Betriebsgewinn verstehen: Die zentrale Rentabilitätskennzahl
Der Betriebsgewinn ist eine wichtige Finanzkennzahl, die die Rentabilität eines Unternehmens aus seinen Kerngeschäftsaktivitäten widerspiegelt. Er misst den Prozentsatz des Umsatzes, der nach Abzug der direkten Produktionskosten und Betriebsausgaben, wie Marketing- und Verwaltungskosten, verbleibt. Diese Kennzahl ist auch unter verschiedenen Namen bekannt, darunter Betriebsgewinnmarge und EBIT-Marge, und ist ein wichtiger Indikator dafür, wie effizient ein Unternehmen Umsatz in Gewinn umwandelt. Investoren und Gläubiger überwachen den Betriebsgewinn genau, da er Einblicke in die Fähigkeit eines Unternehmens gibt, den Betrieb aufrechtzuerhalten und Cashflow zu generieren.
Im Gegensatz zur Bruttomarge, die nur die Kosten der verkauften Waren (COGS) berücksichtigt, umfasst die Betriebsgewinnmarge alle Betriebsausgaben und bietet somit einen umfassenderen Blick auf die operative Effizienz.
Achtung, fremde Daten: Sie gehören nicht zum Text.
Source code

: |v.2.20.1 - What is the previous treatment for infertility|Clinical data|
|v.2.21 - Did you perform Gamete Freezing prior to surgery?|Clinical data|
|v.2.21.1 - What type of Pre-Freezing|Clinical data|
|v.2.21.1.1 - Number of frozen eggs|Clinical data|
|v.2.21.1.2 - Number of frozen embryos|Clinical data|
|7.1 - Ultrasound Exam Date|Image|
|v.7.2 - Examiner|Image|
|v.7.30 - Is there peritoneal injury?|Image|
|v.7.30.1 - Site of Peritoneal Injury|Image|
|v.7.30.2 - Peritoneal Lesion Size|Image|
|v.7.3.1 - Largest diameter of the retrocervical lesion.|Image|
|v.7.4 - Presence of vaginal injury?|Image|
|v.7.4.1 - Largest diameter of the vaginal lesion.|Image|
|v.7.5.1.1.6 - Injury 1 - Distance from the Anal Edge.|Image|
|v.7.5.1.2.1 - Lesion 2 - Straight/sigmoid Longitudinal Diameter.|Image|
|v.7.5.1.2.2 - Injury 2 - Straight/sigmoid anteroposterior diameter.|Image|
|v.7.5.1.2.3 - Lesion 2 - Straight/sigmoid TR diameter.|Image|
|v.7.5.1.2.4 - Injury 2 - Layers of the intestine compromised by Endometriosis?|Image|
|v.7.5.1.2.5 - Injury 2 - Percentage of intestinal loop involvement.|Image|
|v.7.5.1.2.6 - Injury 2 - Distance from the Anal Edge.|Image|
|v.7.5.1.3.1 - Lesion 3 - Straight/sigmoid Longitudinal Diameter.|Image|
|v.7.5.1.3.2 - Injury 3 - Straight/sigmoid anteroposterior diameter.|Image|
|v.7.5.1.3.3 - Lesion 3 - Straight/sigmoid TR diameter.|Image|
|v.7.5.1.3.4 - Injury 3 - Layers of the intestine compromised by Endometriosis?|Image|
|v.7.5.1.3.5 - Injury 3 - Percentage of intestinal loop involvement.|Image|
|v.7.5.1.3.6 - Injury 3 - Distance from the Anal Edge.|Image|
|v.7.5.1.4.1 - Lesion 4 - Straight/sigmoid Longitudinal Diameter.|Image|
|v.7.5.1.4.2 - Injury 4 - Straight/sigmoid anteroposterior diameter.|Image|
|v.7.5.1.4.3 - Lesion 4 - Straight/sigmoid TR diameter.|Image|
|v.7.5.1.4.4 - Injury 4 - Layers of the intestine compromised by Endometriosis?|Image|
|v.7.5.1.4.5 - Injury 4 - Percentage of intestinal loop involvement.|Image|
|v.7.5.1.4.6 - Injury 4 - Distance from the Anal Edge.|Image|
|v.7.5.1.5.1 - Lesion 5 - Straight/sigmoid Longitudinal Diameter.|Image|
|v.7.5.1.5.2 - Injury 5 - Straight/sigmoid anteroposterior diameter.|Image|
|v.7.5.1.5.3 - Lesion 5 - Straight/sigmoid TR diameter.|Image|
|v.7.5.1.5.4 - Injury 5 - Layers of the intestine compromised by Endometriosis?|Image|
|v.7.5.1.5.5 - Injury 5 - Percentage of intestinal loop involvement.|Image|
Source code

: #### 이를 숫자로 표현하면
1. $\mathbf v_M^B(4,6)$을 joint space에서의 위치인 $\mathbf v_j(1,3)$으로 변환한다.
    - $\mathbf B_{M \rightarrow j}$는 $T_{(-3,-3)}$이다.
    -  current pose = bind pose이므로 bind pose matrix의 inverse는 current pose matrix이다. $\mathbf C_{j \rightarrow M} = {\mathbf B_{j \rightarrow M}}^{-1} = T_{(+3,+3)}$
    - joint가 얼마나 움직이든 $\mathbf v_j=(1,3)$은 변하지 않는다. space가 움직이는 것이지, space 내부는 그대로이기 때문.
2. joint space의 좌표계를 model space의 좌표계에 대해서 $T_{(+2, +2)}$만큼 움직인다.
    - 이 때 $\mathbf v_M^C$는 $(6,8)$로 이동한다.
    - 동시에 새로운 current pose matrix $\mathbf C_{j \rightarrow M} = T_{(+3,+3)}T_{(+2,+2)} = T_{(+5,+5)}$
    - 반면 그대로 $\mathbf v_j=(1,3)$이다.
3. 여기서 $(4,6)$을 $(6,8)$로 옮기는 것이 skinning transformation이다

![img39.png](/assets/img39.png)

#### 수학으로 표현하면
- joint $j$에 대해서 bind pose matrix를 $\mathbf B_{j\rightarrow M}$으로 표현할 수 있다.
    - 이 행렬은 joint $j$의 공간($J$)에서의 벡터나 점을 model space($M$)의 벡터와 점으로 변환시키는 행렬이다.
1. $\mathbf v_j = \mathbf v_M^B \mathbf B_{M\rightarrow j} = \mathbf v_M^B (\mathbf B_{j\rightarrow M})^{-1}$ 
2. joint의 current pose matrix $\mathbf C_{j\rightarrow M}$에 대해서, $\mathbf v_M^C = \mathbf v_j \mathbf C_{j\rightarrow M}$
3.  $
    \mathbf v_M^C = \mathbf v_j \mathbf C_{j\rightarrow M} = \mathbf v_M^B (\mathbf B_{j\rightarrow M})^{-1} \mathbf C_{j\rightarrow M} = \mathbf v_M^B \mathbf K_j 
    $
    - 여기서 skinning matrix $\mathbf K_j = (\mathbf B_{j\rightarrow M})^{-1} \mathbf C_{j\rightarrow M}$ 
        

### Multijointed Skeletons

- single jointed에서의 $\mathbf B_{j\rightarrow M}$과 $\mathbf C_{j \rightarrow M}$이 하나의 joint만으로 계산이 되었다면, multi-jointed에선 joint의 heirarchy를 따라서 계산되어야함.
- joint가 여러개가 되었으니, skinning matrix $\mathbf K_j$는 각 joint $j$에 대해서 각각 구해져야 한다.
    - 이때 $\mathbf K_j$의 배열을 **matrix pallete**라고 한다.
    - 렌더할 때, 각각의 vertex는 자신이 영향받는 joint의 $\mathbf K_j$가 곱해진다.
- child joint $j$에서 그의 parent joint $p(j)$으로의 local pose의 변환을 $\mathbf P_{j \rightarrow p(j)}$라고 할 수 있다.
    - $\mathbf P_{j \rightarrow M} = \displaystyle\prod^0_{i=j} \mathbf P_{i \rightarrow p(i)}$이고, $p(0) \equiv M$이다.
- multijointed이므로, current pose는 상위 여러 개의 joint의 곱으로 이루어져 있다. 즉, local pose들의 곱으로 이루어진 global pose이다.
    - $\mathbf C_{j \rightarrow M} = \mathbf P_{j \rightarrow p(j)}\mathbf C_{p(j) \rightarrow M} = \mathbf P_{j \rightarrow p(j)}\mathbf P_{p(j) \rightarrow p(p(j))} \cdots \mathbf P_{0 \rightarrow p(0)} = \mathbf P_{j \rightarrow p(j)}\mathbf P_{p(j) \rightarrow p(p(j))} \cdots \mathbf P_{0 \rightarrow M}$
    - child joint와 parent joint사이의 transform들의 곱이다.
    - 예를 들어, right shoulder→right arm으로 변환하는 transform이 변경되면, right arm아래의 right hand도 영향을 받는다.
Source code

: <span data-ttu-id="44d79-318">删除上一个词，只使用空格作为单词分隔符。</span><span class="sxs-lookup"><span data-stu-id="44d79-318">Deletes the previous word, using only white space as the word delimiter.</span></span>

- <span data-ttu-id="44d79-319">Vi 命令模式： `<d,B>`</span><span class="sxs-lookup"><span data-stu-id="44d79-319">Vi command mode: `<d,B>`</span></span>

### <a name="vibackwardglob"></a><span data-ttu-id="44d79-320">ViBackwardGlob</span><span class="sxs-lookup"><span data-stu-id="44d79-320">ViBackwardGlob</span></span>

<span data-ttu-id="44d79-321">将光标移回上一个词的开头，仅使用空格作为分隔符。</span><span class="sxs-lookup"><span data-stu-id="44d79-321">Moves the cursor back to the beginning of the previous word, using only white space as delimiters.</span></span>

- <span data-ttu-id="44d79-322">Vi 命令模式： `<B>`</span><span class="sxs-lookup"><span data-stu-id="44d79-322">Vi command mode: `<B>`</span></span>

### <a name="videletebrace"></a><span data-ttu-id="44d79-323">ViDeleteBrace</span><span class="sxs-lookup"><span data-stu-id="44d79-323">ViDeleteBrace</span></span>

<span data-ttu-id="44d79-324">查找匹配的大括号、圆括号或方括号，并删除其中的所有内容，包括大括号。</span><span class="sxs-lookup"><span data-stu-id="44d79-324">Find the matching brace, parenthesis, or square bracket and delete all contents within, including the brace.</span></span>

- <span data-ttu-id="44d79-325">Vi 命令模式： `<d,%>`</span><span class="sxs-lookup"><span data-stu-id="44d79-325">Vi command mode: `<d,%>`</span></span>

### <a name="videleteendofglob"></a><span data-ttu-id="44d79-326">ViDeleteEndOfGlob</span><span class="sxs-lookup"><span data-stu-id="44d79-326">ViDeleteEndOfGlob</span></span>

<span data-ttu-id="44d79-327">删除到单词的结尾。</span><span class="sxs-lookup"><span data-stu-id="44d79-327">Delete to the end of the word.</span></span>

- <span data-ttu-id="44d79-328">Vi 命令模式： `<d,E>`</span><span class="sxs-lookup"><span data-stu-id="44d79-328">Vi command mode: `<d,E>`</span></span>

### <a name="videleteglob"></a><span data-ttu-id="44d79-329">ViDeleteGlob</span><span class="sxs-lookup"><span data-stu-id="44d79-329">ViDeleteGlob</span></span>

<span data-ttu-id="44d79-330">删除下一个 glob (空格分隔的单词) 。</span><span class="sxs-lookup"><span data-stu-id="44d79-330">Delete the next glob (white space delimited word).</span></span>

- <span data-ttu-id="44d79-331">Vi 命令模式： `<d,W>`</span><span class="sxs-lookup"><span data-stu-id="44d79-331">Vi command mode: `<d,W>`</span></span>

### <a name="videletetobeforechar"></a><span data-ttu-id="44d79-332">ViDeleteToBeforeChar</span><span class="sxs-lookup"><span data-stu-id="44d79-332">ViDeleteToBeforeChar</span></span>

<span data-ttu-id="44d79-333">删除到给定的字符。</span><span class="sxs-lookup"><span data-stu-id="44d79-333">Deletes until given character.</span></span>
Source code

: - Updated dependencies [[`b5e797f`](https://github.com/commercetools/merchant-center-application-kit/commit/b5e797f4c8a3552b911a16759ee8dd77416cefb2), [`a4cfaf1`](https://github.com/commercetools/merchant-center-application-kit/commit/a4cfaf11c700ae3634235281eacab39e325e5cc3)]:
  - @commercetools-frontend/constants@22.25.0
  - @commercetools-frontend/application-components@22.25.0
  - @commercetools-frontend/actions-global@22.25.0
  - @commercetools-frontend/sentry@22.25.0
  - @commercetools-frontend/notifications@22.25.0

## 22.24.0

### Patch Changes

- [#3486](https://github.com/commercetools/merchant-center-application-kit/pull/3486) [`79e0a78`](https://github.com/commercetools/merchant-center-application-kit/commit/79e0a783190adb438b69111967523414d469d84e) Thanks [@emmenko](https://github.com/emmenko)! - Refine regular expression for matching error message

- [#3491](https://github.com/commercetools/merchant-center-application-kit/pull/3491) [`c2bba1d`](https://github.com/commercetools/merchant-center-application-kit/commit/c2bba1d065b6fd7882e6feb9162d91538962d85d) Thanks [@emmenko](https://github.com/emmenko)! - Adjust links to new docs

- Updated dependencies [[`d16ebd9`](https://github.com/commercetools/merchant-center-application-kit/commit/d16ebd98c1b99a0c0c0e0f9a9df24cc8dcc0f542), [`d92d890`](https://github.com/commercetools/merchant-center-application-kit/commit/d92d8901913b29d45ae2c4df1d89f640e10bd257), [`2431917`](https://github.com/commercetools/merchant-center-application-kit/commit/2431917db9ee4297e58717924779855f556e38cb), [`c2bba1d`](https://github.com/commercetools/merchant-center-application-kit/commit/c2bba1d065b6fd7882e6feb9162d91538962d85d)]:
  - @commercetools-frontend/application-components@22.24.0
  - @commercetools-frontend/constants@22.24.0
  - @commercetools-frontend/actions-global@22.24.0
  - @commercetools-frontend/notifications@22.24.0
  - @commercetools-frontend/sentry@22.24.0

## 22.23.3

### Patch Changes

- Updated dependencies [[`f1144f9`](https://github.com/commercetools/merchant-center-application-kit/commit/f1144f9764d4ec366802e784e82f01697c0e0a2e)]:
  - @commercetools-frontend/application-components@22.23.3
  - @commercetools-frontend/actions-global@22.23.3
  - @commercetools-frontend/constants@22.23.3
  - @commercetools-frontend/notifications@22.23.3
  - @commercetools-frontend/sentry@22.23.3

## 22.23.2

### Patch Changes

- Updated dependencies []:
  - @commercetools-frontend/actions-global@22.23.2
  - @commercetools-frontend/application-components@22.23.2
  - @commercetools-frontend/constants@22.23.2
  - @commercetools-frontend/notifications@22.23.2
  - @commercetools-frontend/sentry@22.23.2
Sie ist weniger volatil als die Nettogewinnmarge, die alle Kosten, sowohl betriebliche als auch nicht betriebliche, berücksichtigt. Eine gute Betriebsgewinnmarge liegt häufig zwischen 10 % und 20 % für viele Unternehmen, wobei Margen über 20 % als stark gelten. Branchenspezifische Benchmarks sind entscheidend, da die Betriebsgewinnmargen je nach Sektor erheblich variieren, wobei Technologieunternehmen oft Margen von über 25 % erreichen, während Lebensmittelgeschäfte mit Margen von nur 1-5 % arbeiten.